Inconsistent Error Handling
---v
Challenge
- Errors/exceptions need to be handled consistently to avoid attack vectors in critical parts of the system.
- While processing a collection of items, if one of them fails, the whole batch fails. This can be exploited by an attacker that wants to block the execution. This can become a critical problem if the processing is happening in a privileged extrinsic like a hook.
---v
Risk
- Privileged extrinsics Denial of Service (DoS).

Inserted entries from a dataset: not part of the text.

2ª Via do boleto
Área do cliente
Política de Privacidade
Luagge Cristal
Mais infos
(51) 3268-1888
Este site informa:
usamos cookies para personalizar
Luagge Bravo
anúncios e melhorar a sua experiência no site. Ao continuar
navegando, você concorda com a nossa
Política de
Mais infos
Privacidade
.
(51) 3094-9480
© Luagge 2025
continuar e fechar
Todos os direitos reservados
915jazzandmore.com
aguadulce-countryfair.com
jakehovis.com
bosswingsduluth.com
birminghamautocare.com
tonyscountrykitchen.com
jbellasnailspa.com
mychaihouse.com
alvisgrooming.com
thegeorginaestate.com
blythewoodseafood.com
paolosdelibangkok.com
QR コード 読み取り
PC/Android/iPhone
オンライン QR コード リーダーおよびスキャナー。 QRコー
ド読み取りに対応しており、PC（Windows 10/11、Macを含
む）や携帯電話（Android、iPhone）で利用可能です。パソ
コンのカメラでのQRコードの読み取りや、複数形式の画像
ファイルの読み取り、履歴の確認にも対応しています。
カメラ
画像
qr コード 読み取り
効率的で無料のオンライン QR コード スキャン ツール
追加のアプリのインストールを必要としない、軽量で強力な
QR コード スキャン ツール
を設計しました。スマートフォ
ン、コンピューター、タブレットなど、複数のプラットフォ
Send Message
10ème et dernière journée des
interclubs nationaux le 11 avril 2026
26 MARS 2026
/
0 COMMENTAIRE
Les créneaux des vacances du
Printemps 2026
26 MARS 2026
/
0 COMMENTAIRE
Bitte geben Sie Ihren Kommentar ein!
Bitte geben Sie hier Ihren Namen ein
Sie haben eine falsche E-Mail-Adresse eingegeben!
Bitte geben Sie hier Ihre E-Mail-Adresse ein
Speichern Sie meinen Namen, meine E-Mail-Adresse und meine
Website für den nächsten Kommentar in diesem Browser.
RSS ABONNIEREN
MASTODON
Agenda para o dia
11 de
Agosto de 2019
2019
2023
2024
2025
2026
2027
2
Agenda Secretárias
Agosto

- Unexpected behavior in the system.
---v
Case Study - Decode Concatenated Data - Issue
#![allow(unused)] fn main() { fn decode_concatenated_extrinsics( data: &mut &[u8], ) -> Result<Vec<<T as Config>::RuntimeCall>, ()> { let mut decoded_extrinsics = Vec::new(); while !data.is_empty() { let extrinsic = <T as Config>::RuntimeCall::decode_with_depth_limit( sp_api::MAX_EXTRINSIC_DEPTH, data ).map_err(|_| ())?; decoded_extrinsics.push(extrinsic); } Ok(decoded_extrinsics) } }
---v
Case Study - Decode Concatenated Data - Issue
#![allow(unused)] fn main() { fn decode_concatenated_extrinsics( data: &mut &[u8], ) -> Result<Vec<<T as Config>::RuntimeCall>, ()> { let mut decoded_extrinsics = Vec::new(); while !data.is_empty() { if let Ok(extrinsic) = <T as Config>::RuntimeCall::decode_with_depth_limit( sp_api::MAX_EXTRINSIC_DEPTH, data ) { decoded_extrinsics.push(extrinsic); } else { /// Handle corrupted extrinsic... } } Ok(decoded_extrinsics) } }
---v
Mitigation
- Verify the error handling is consistent with the extrinsic logic.
- During batch processing
-
If all items need to be processed always
Propagate directly the error to stop the batch processing.
-
If only some items need to be processed
Handle the error and continue the batch processing.
-
---v
Takeaways
- Ensure error handling.
- Optimize your batch processing to handle errors instead of losing execution time.